Help educate the journalists and bloggers whose first reaction may be to knock something they've never really tried or participated in. Much more of this will be coming in the days ahead. I love journalists, but sometimes they get things so wrong.
(2) ello is RAW. There will be bugs and flaws and things that need fixin'. While you may be patient, much of the world is not. Keep things positive on ello. Recognize the word beta and that a small team is doing everything they can. Those other sites have thousands of highly paid engineers working on them. For some, their first impression of ello may be a bug and they may never digg deep enough to see the beauty. Bring those people back. Help them along like @licalee The platform will get better on a daily basis I'm convinced.
(3) Talk ello up IRL and even set up accounts for your friends and family here. One of the significant hurdles ello will face will be getting your friends and family plugged in.

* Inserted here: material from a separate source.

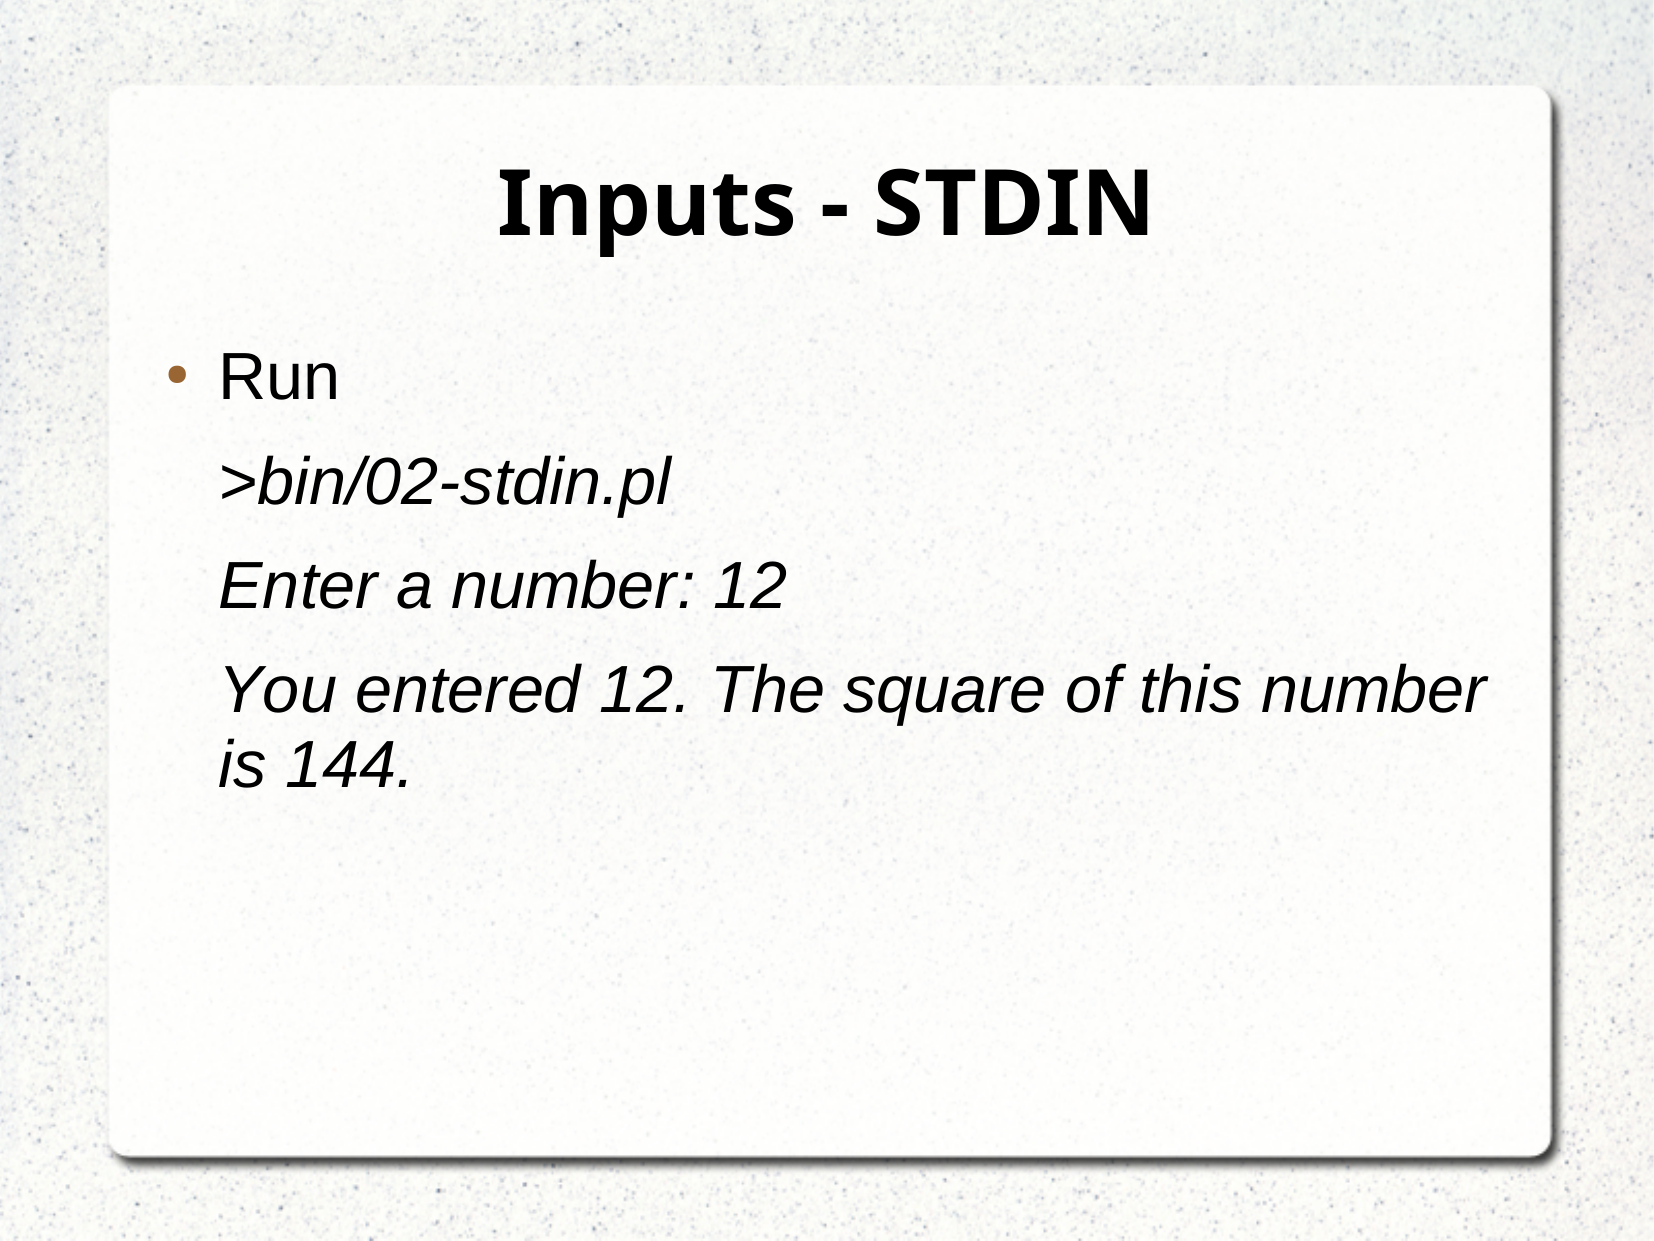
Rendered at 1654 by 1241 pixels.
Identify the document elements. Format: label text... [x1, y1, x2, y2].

list Run >bin/02-stdin.pl Enter a number: 12 You entered 12. The square of this number is 144. [147, 339, 1506, 975]
picture [0, 0, 1654, 1241]
title Inputs - STDIN [118, 96, 1536, 304]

The rest of the world is not like us, the 1% of 1% online. The rest of the world is skeptical and suspicious of change. They distrust new things. They don't want "yet another social network" to have to participate in. It doesn't matter how many things they read about it, they simply will not come unless you, someone they really know and trust, bring them. Only you can do that, that's on you.
(4) Make some new friends. Have you ever walked into a party and it's buzzing, and everybody's talking and you just sort of stand there, unsure what to do next? Self conscious, out of place a bit. That's what ello might feel like for someone new, before they've really settled in. If you see that person, reach out to them. Say hi.
I've met some really cool people on the web over the years (and some not so cool people too unfortunately). These people all started out as strangers. For some it was the early days of groups on flickr that brought us together. For others, a comment on a blog somewhere morphed into an in person IRL encounter on a photowalk.
If you see someone new following you without any friends or comments, drop by and say something friendly. You have no idea how much that might be valued and appreciated -- how much you might make someone's day.
Ello is an interesting experiment. It may succeed, it may not succeed. The first 1% is a pretty significant hurdle, the next hurdle will be even harder though and that's going to take more work by everyone here. I don't know about you, but I'm planning on doing my part and looking forward to the next celebration when ello cracks the top 100.